In conjunction with the release of their new apps, which allow fans to subscribe to exclusive content from the celebrities for a nominal monthly fee, the Kardashian-Jenner sisters have decided to each launch their own new websites this week. Of course, signing up as an early adopter of just about anything, there’s always the risk of something bad happening as a result.
In the case of the new Kardashian sites, you were opening a window to your personal data. But you’re not alone. In fact, the names and email addresses of about 891,340 users were exposed due to a flaw in the code which left the API open for everyone to see. This was discovered only a few hours after the apps and websites launched, with 19-year-old Web developer Alaxic Smith discovering the hole.
As the creator of his own community-driven, celebrity-focused app, Communly, Smith decided to start meddling in the sisters’ code to compare the data they were collecting to his own.

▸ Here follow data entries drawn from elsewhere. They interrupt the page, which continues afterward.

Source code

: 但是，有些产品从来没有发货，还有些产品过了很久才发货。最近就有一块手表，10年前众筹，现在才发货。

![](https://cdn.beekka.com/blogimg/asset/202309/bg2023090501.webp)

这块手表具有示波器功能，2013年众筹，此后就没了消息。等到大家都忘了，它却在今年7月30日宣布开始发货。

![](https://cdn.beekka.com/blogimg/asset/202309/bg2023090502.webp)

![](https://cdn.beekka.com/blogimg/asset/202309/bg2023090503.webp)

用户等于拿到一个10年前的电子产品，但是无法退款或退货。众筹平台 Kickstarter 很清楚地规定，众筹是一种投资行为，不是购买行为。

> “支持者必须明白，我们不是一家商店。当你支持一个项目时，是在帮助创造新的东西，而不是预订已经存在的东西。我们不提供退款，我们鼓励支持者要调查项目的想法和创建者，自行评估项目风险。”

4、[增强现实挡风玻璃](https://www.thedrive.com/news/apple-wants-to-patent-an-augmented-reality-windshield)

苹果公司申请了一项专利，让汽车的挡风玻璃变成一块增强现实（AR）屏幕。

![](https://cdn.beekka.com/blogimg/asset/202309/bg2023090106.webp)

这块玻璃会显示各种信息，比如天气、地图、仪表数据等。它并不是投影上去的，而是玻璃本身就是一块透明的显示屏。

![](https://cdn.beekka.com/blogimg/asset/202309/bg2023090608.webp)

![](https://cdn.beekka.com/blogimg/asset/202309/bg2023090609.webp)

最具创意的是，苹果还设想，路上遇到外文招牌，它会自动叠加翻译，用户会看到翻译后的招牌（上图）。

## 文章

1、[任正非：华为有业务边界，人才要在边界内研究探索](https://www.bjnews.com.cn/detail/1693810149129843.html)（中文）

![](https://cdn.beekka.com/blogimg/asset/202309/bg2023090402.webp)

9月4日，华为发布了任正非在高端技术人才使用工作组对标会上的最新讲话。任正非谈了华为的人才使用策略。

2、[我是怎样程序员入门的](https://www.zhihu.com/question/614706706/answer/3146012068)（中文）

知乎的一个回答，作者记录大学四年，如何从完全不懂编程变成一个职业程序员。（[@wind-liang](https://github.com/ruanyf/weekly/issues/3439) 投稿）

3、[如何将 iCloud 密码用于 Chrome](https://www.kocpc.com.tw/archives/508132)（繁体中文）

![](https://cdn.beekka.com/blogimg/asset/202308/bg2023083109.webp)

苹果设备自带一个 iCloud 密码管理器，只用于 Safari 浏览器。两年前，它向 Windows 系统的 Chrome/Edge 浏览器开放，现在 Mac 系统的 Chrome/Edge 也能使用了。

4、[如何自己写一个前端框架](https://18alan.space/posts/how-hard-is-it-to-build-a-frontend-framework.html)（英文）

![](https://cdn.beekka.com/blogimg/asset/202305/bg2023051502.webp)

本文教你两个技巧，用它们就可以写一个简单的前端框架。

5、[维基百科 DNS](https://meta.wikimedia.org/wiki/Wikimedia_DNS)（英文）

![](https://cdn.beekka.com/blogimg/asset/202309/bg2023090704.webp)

Little did he know, the personal information of all their registrants would be so easily accessible, an amateur hacker’s dream come to life.
“I now had access to the first names, last name, and email addresses of the 663,270 people who signed up for Kylie Jenner’s website,” Smith wrote in a Medium post. “I then noticed that I could do the same API call across each of the websites and return the same exact data for each site. I also had the ability to create/destroy users, photos, videos, and more. It’s clear why this is a major issue, and raises the question: Should users trust not only their personal information but also payment information with these apps?”
Fortunately, Smith reached out to Whalerock Digital Media, the company behind the sites and apps who initially made him take the Medium post down while cautioning against speaking with the media about the security oversight. After that, the media agency assured Tech Crunch that the problem has been fixed and that any payments made prior to the patch have been secured.